The email came from the girlfriend of an older crewmate. She remembered my interest in writing at the time and googled my name (my real name) and “hotshots.” Up popped a column I wrote last summer about that ill-fated Arizona crew.
And so on New Year’s Eve I received one of those “Are you that Don Rogers … ” emails, and a gate swung open to a rich period when I was my kids’ age and younger, mid- to earliest 20s.
I was jazzed that she even remembered me, one of those shy, fumble-tongued guys who girls might call “innocent” or “sweet” (and probably quite dumb). These weren’t her precise words, but I have to own all that, as I recall. I was pretty goofy and wide-eyed when we met.

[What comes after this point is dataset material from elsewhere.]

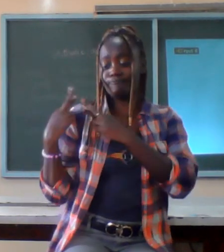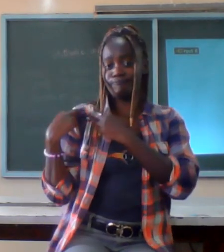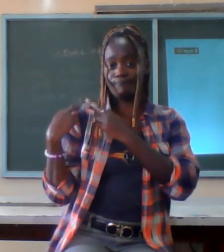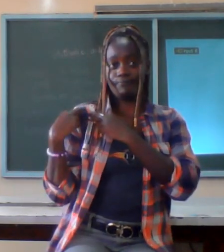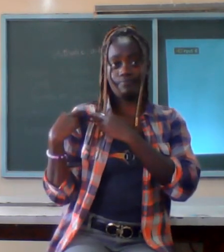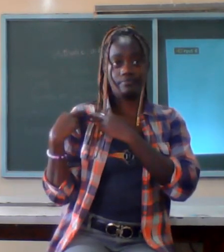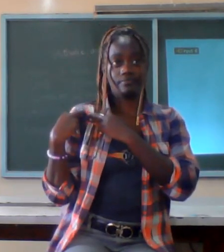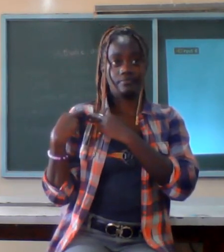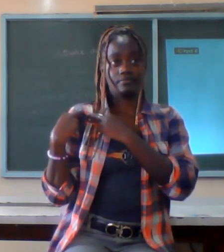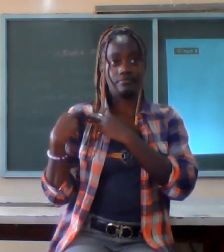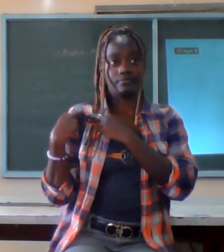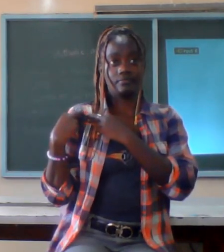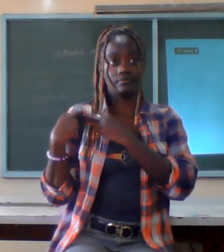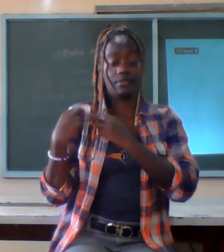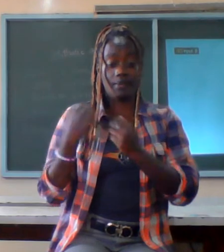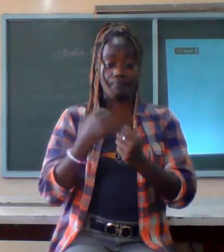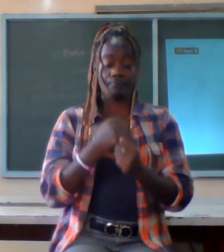love is the statistics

I remember her as one of those gorgeous, unattainable beauties even by the rarefied standards of Santa Barbara. My girlfriend at the time was a housemate of her boyfriend, and I worked on an engine crew stationed about 45 minutes away.
Her boyfriend was one of the squad bosses on the hotshot crew, which I hoped to join. These were the top dogs in the biz, the special forces of wildland firefighting who took on the toughest assignments on the toughest fires. I remember I was awed by these guys, who had a well-deserved swagger to them and worried whether I had the right stuff. Her looks made her at least as intimidating in a whole ’nother way.

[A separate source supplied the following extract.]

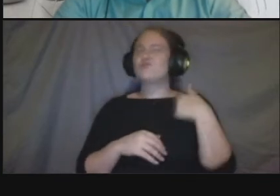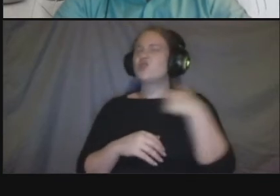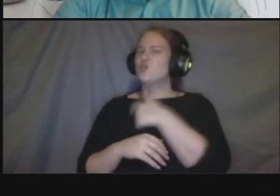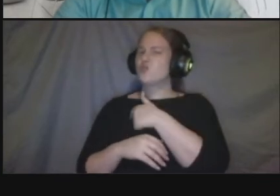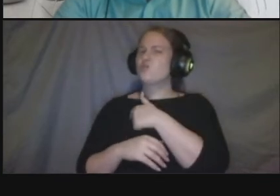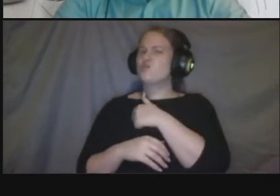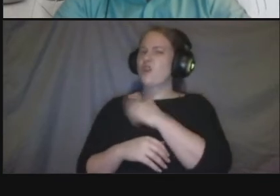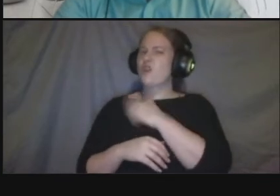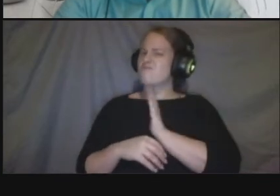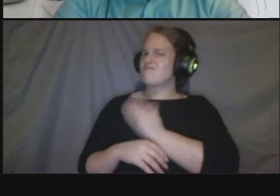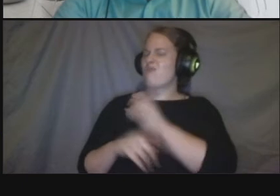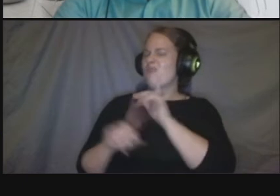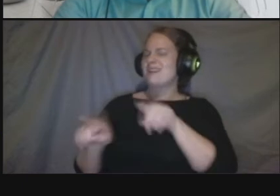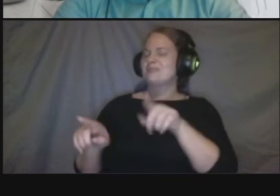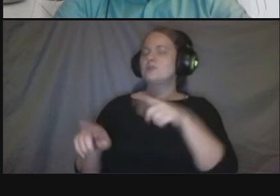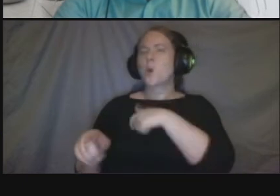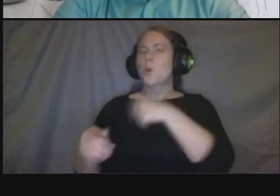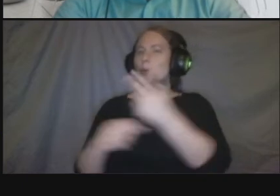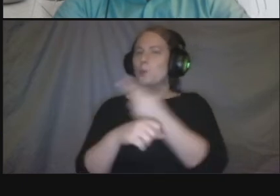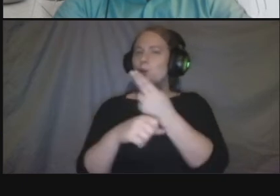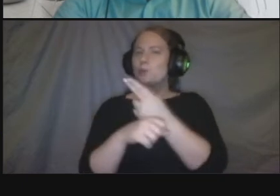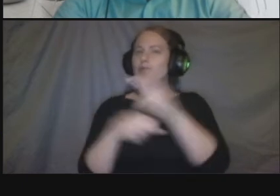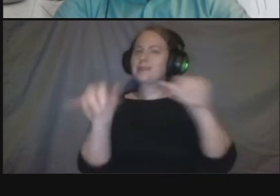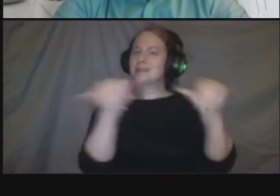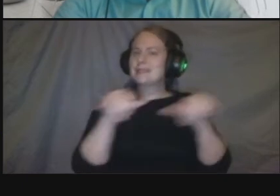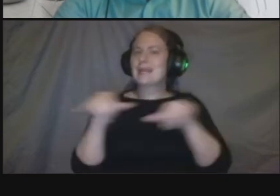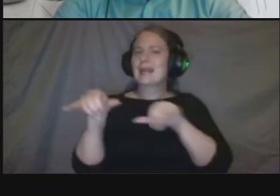we would need a maintenance agreement with so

In the email, she mentioned enjoying watching me grow up from earnest rookie dying to make the team to dependable veteran.
Life was more complicated for her than me, as it turned out, and in ways I could not have imagined at the time. Seems innocence has its advantages, although that might simply be self-absorption, an occupational hazard for all writers, especially in your earliest 20s.
She reminded me about my early interest in journalism while fighting fire, along with a host of characters and memories from the most formative time in my life. I recalled people and places and events in our exchanges of emails that had lain fallow for decades, and she told me about grittier things that I didn’t know about.
I began firefighting while underage, still growing mostly peach fuzz for a beard, and nearly a decade later closed this chapter marrying my wife, 29 years ago this week.
My 20s by far formed me the most, I believe, and I suspect that’s the same for most of us. Firefighting for me was much like the college experience, which I also tasted. It just was more intense with all the time the crew spent together for six to nine months at a time, depending on the fire season, along with the inherent dangers and the personal limits we pushed past with ourselves.
This was when I grew into manhood, not to put too fine a point on that. I muscled up a bit, though not nearly enough to shed “Bird Cage.” I learned that not only could I make the cut, but I was pretty good at the work. My wife says I had a little swagger in me when we met toward the end of my hotshot days, although she wasn’t much impressed. I tell her that was just my bad knee.
The even bigger challenge was with women, of course, and it took a few relationships before I started to get a clue. Eventually, though, that worked out well, too. I fumbled and stumbled my way to the greatest prize of my life to this day. Only thing is, the awe I hold for her I know I won’t outgrow.